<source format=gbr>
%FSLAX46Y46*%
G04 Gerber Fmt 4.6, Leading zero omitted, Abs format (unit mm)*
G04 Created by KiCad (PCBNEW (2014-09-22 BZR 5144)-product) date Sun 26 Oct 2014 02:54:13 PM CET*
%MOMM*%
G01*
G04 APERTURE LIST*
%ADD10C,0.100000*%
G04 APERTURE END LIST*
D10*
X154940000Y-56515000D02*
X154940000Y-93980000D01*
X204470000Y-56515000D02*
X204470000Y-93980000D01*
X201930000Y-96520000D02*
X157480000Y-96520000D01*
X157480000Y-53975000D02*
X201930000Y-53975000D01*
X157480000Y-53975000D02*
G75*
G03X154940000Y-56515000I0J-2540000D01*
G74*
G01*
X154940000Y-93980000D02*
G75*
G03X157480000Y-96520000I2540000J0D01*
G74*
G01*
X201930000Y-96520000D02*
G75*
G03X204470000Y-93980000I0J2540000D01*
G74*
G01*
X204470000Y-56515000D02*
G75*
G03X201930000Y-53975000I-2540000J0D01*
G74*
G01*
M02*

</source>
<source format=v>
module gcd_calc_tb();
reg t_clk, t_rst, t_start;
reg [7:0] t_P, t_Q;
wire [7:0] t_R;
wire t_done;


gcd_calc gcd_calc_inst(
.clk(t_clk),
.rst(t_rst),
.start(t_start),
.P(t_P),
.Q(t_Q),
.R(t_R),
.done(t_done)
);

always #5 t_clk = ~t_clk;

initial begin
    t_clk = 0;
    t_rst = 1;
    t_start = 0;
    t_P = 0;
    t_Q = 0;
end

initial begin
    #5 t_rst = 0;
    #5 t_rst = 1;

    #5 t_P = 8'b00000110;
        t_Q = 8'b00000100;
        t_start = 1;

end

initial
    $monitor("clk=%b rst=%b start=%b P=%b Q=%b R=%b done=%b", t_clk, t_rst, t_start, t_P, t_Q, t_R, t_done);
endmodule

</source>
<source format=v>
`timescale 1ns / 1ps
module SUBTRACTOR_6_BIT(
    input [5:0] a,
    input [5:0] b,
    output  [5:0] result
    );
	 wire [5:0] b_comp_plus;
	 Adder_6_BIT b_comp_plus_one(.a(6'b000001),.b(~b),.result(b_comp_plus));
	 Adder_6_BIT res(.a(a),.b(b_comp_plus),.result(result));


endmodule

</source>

==

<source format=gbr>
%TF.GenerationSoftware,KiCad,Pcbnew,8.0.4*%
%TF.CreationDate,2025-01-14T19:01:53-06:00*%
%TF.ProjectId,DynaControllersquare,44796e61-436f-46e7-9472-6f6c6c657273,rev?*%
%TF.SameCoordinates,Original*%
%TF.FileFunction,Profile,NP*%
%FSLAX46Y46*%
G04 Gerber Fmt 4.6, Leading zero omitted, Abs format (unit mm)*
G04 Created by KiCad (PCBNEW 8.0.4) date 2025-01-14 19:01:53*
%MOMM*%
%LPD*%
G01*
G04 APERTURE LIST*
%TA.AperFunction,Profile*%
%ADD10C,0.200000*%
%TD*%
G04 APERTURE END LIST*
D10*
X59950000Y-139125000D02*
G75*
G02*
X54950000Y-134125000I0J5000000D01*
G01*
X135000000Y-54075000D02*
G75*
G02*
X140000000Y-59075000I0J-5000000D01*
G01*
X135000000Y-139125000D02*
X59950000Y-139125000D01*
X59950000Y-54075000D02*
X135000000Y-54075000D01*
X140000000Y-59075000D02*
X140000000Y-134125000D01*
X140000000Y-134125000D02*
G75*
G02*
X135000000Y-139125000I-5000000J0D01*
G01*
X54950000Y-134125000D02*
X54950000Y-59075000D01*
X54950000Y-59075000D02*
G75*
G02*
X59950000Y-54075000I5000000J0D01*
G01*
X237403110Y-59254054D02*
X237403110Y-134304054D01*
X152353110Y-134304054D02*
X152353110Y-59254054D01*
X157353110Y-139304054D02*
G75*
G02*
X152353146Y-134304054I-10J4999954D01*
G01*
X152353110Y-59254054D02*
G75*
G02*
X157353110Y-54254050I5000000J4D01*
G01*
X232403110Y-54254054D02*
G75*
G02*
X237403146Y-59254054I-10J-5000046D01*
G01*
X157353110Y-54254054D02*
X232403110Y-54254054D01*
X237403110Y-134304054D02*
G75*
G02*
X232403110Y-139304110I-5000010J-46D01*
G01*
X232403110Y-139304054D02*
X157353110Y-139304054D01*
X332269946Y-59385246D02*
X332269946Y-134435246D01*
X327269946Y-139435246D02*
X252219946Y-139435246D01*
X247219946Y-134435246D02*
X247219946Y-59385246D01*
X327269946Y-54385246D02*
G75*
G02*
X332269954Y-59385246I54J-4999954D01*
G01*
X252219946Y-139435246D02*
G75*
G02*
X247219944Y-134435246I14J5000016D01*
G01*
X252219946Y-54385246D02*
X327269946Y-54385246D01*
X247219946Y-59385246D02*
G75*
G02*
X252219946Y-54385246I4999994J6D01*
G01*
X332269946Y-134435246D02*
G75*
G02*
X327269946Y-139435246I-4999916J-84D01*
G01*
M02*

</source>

[EXERCISE PROMPT]: Within the listing above, count the lines that contain the string "KiCad". Give only the number.

[OUTPUT OF THE TASK]: 3